* **What you need to do**:
**A)** From the Flux join post, answer:
(i) Which tag is unique for every run?
(ii) Below what value must the standard deviation of heart rate be for a run to count?
(iii) Under what name does the first query yield its result?
**B)** Carry on the Flux join post from its last line.

* **Supplied passage**:
──────────

Flux language join question

I put my running data into a influxdb2 and it has fields like: heartRate, distance etc. and a tag runName which is unique for every run. What I want as a result is what is the furthest distance I was able to run in 12 minutes, where the stddev of HR was below 5 for each run. (That is a metric that can be calculated to VO2Max).

The first three queries work as expected, but then I get a bit lost. First of all: Do I really need to make that three queries, or is there a smart way to re-use the heartRate window to yield avg and stddev at the same time?

bucket1 = from(bucket: "Running")
  |> range(start: v.timeRangeStart, stop: v.timeRangeStop)
  |> filter(fn: (r) => r["_measurement"] == "FitnessPoint")
  |> filter(fn: (r) => r["_field"] == "heartRate")
  |> window(every: 30s, period: 12m)
  |> mean()
  |> duplicate(column: "_stop", as: "_time")
  |> window(every: inf)
  |> yield(name: "hrMean")

bucket2 = from(bucket: "Running")
  |> range(start: v.timeRangeStart, stop: v.timeRangeStop)

──────────

* **Available data**:
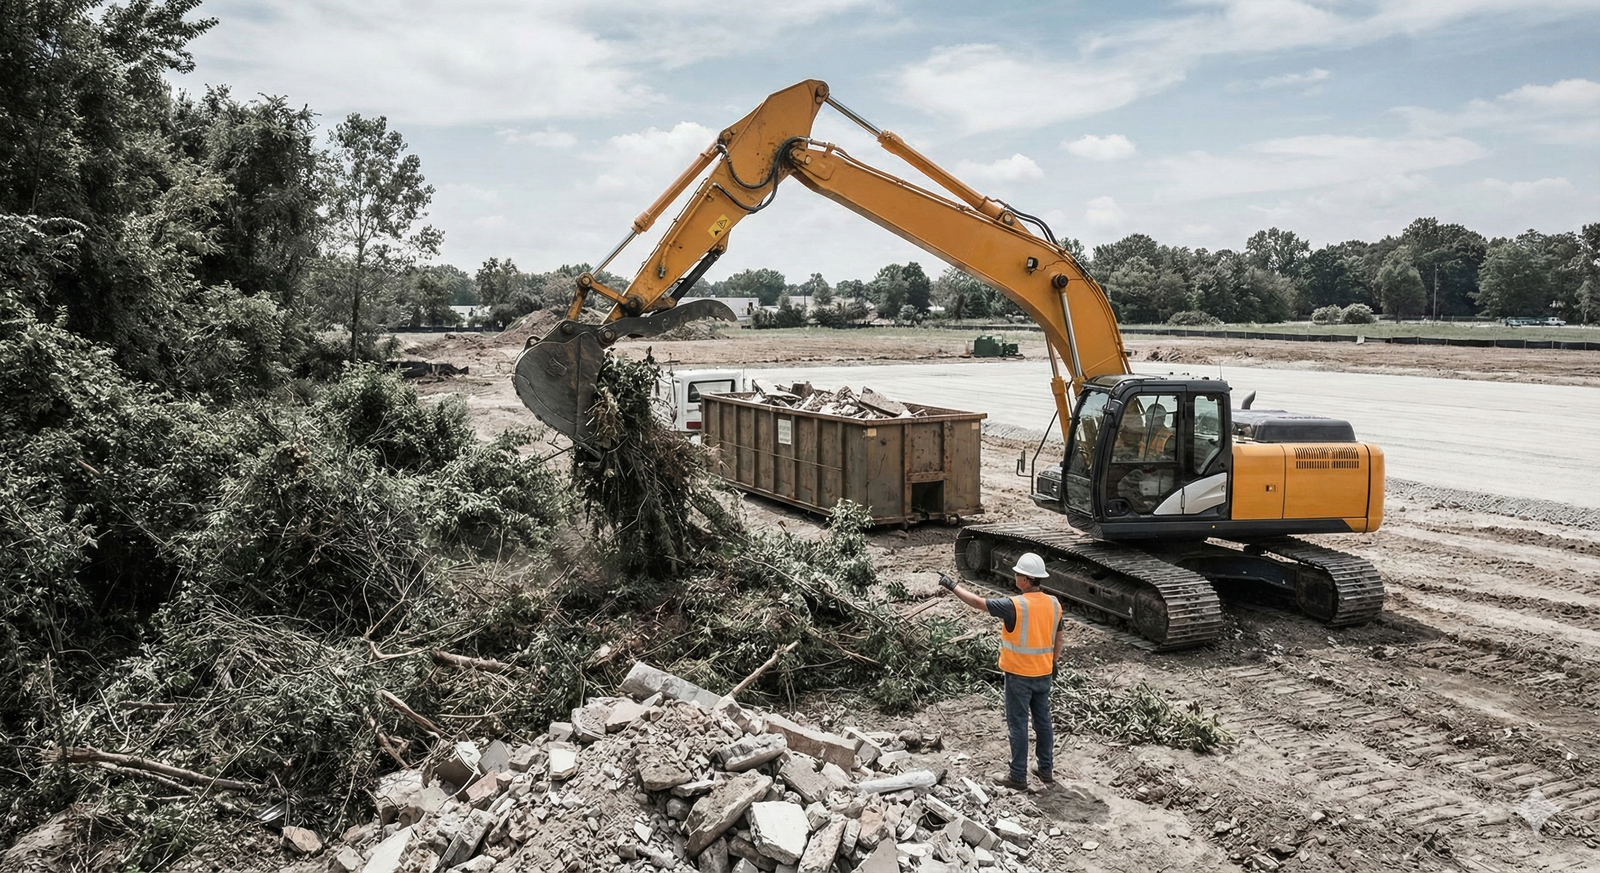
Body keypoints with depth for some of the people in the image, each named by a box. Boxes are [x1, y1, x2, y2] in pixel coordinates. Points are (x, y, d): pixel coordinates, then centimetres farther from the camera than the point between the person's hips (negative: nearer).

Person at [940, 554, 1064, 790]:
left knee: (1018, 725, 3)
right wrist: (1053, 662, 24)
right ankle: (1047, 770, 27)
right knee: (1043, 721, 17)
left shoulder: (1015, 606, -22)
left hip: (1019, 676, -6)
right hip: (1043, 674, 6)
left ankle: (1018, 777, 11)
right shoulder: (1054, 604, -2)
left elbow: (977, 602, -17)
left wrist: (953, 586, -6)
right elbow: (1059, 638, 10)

──────────

* **Responses by task**:
**A)**
(i) runName
(ii) 5
(iii) hrMean

**B)**
  |> filter(fn: (r) => r["_measurement"] == "FitnessPoint")
  |> filter(fn: (r) => r["_field"] == "heartRate")
  |> window(every: 30s, period: 12m)
  |> stddev()
  |> duplicate(column: "_stop", as: "_time")
  |> window(every: inf)
  |> yield(name: "hrStdDev")

bucket3 = from(bucket: "Running")
  |> range(start: v.timeRangeStart, stop: v.timeRangeStop)
  |> filter(fn: (r) => r["_measurement"] == "FitnessPoint")
  |> filter(fn: (r) => r["_field"] == "distance")
  |> window(every: 30s, period: 12m)
  |> spread()
  |> duplicate(column: "_stop", as: "_time")
  |> window(every: inf)
  |> yield(name: "cooperDistance")

Then I try to join those three tables into one table and return the biggest distance where my stddev in HR was below 5, but somehow the data explorer seems to completly ignore everything below the first three results. Am I doing something wrong?

j1 = join(
  tables: {t1: bucket1, t2:bucket2},
  on: ["_time", "type", "runName"]
)

j2 = join(tables: {t1: j1, t2:bucket3}, on: ["_time", "type", "runName"])
  |> range(start: v.timeRangeStart, stop: v.timeRangeStop)
  |> filter(fn: (r) => r["_measurement"] == "FitnessPoint")
  |> filter(fn: (r) => r["hrStdDev"] <= 5)
  |> max(column: "cooperDistance")

Update: I got it almost working, but I encounter two problems. The second merge does not like it when I join on type and runName, although I can see them in the sub results, so this works:

j1 = join(
  tables: {hrMean: bucket1, hrStdDev:bucket2},
  on: ["_time", "_measurement", "_start", "_stop", "_field", "type", "runName"]
)
//  |> yield(name:"SubMerge")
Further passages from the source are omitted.